The FIRST baby centred post is here! and of course it’s a colourful one. My DIY Dyed Wood Baby Toys are super easy to make for yourself, all you need is liquid Rit Dye!
Catch up on or good news – our baby announcement!
*Rit Dye sponsored this post, but all thoughts are my own. Thank you for supporting the brands that make PMQ for two possible.
DIY Baby Toys
As Dan and I prepared to welcome our first child in late summer, we have started thinking about the kinds of toys we want. Not only in style and quality, but in quantity. We’d like to focus on a smaller number of toys that are wood based, and will have more longevity. Are we dreaming? Maybe, but hey, we’ve gotta try.

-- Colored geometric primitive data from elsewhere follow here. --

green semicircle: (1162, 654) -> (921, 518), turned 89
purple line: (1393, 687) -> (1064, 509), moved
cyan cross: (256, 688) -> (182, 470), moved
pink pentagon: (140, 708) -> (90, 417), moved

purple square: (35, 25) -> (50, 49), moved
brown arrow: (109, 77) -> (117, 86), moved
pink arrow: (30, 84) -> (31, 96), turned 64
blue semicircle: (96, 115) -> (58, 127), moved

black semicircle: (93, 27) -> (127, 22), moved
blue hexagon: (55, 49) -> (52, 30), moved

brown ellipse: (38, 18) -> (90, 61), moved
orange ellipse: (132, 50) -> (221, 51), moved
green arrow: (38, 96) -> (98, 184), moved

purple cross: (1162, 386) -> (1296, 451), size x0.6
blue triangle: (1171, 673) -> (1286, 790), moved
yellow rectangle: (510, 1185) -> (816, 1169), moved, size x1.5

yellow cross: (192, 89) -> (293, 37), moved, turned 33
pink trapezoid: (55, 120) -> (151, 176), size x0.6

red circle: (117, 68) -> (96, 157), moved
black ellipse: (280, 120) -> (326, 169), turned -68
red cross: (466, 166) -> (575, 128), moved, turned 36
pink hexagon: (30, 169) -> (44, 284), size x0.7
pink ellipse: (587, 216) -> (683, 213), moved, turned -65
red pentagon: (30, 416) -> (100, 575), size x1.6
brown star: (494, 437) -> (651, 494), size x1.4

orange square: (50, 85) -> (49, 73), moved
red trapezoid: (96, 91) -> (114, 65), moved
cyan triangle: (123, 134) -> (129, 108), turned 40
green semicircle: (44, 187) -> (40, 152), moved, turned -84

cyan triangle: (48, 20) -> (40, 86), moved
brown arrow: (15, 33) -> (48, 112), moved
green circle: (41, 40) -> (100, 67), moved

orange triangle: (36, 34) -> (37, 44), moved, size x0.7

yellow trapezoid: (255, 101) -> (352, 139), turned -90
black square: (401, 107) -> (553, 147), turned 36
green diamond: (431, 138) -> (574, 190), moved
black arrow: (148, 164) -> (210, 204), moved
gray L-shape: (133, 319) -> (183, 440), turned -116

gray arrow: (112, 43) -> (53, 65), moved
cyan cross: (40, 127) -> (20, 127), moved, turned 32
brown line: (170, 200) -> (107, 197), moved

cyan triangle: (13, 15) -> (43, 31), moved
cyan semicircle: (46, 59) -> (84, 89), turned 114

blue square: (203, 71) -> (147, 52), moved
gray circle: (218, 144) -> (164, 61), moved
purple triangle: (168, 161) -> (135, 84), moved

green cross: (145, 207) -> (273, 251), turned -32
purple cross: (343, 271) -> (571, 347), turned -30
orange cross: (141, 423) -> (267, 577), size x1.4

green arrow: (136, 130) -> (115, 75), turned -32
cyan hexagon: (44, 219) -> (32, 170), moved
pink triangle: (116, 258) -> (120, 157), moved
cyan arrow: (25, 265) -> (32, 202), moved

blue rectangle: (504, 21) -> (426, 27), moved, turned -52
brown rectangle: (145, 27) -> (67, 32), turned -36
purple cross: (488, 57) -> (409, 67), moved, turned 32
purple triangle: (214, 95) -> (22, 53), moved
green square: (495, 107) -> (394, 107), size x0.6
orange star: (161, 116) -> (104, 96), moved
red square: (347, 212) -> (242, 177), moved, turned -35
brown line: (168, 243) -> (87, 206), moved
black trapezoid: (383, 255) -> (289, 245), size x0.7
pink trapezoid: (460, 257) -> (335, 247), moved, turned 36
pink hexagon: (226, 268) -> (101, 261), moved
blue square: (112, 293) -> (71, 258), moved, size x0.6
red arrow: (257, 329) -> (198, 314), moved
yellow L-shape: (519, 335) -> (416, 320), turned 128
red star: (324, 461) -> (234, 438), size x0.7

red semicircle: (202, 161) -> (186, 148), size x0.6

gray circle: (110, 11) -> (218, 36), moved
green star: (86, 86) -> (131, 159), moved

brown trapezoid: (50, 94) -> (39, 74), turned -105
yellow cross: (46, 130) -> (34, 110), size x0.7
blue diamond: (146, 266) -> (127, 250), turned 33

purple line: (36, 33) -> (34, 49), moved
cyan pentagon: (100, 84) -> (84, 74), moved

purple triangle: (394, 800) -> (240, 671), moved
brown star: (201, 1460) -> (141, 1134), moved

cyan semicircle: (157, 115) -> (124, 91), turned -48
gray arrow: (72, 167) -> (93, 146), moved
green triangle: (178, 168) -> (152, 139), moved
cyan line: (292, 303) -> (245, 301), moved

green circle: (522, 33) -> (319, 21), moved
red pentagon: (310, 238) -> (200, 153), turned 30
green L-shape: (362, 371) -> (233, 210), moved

As a result, wood toys have been my main focus for the past few months. So when I started seeing some lovely ones that could definitely use a pop of colour, I thought “can I dye wood?”
You can DYE unsealed wood
All you need is Rit’s liquid dyes in the variety of colours you chose, as well as unsealed wood toys. I found a puzzle on IKEA’s site, and Russian nesting dolls at Michael’s.
I used Purple, Kelly Green, Aquamarine, Lemon Yellow, Tangerine, Rose Quartz & Cherry Red from Rit Dye’s collection of all purpose dyes.
DIY Dyed Wood Baby Toys
We did extensive tests on popsicles sticks to see how much dye we needed, and for how long. Check out Rit’s “how to dye” guide for tips and tricks! They’ve got a breakdown my material and goal.
The colours achieved here, were the result of 4 tsps of dye per 1/2 of boiling water, with about 15mins in the dye bath. You can experiment with timing and dye, but these measurements gave us a nice amount of control over the intensity. Want it darker? Great, leave it in for a few more minutes.
For the nesting dolls I went with a warm colour palette of reds, purples, pinks and yellows. Meanwhile, for the number puzzle I used a variety of shades to create a vibrant and very bold feast for this kid’s little eyes. There’s no way they’ll miss these!
I used little plastic tubs to hold the dye, as they were easy to wash-out afterwards. You can find little tubs like this at the dollar store.
Don’t forget to flip them! Once we took them out of the dye bath, I let them dry on a cookie drying rack above a cookie sheet (to catch any excess).
You can seal them once the colour is set, using an oil or a food-safe wax (like you would use on your cutting board).
Playing with dyed wood toys
I’ve got a little nursery corner set-up in the newly completed floral glam master bedroom, but it’s only gonna get better from here!
If you love my giant heart, check out my tutorial for a Comme Des Garcons Giant Valentine.
As you can see, the colours are quite lovely together. They’re bold, striking, and best of all – easy to make! I’ll be grabbing a few more items to dye as gifts for others, because who doesn’t want something thoughtfully made.
Bruce even came to check out the scene. I’m sure this won’t be the last time he’s investigating a child’s toy situation.